An excerpt from ‘Rejoicing in Christ.’
Michael Reeves/ MARCH 25, 2015
Since Christ is our life, the one we are brought to enjoy and the one in whom we live and move and have our being, he must be the secret or mystery of godliness. Only through knowing and relying on him can we become like the living God and share his vitality.
This means that before anything else it matters where we look. Before anything else it matters what fills our vision. For whatever it is that occupies our attention (or, to use Jesus’ words, whatever it is that “remains” in us), that will steer and shape our every thought, motive, and action. You are what you see.
Life, righteousness, holiness, and redemption are found in Jesus, and found by those—and only those!—who look to him. Perhaps I should be clearer: It is not that we look, get some sense of what Christ is like, and then go away and strain to make ourselves similar; we become like him through the very looking. The very sight of him is a transforming thing. For now, contemplating him by faith, we begin to be transformed into his likeness (2 Cor. 3:18), but so potent is his glory that when we clap our eyes upon him physically at his second coming, then “when Christ appears, we shall be like him, for we shall see him as he is” (1 John 3:2).
That full, unveiled, physical sight of the glorified Jesus will be so majestically effacing it will transform our very bodies around us. The sight of him now by the Spirit makes us more like him spiritually; the sight of him, then, face to face, will finally make us—body and soul—as he is. Contemplating Christ now is thus rather like seeing the morning star at the break of day: both enchanting and full of hope. It is light for now with the promise of so much more to come. It is a taste of heaven.
The language of light is quite appropriate, for the sight of Jesus is like the eruption of glorious light into darkness: it illumines our minds, it makes our faces shine, and it drives away our darkness. It is grace, and it is gracious judgment. The light of his perfection exposes our imperfection more than any wielding of the law ever could. It makes us see ourselves aright. As John Calvin put it, “man never achieves a clear knowledge of himself unless he has first looked upon God’s face.” But it does more than expose: it overcomes our imperfection and so liberates us. And it cures us far more effectively than any effort at self-improvement.

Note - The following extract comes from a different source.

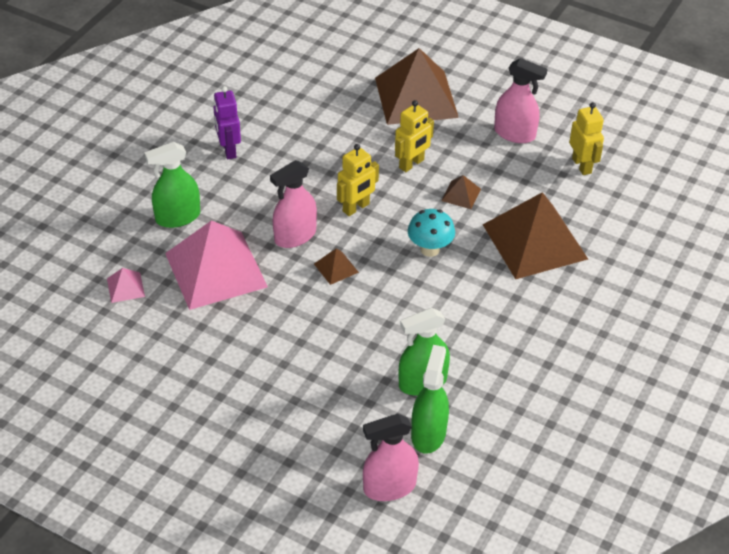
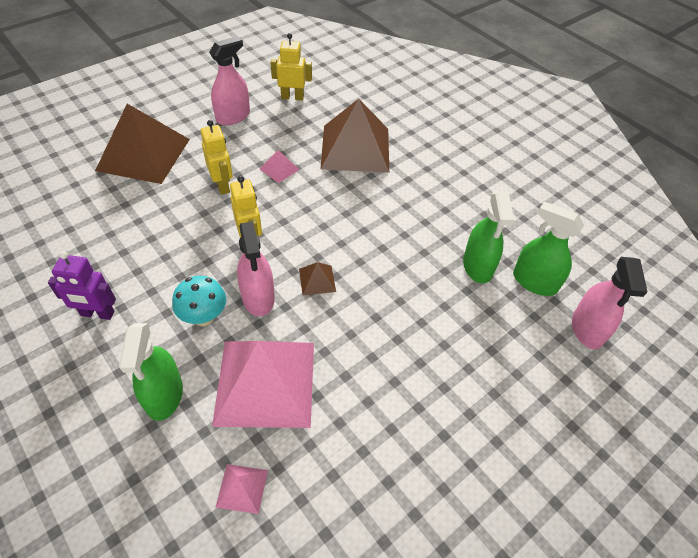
camera: 70 degrees left, 5 degrees up
turquoise mushroom [408,209,455,257] -> turquoise mushroom moved to [172,276,226,326]
brown pyramid [441,175,481,209] -> pink pyramid [260,150,300,183]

As Paul phrased it, “the grace of God has appeared that offers salvation to all people. It teaches us to say ‘No’ to ungodliness and worldly passions” (Titus 2:11–12, emphasis mine). That is, it is the very grace of God, appearing from heaven in Christ, that turns hearts from worldly passions to godly passions. Where self-dependent efforts at self-improvement must leave us self-obsessed and therefore fundamentally unloving, the kindness of God in Christ attracts our hearts away from ourselves and to him. Only the love of Christ has the power to uncoil a human heart.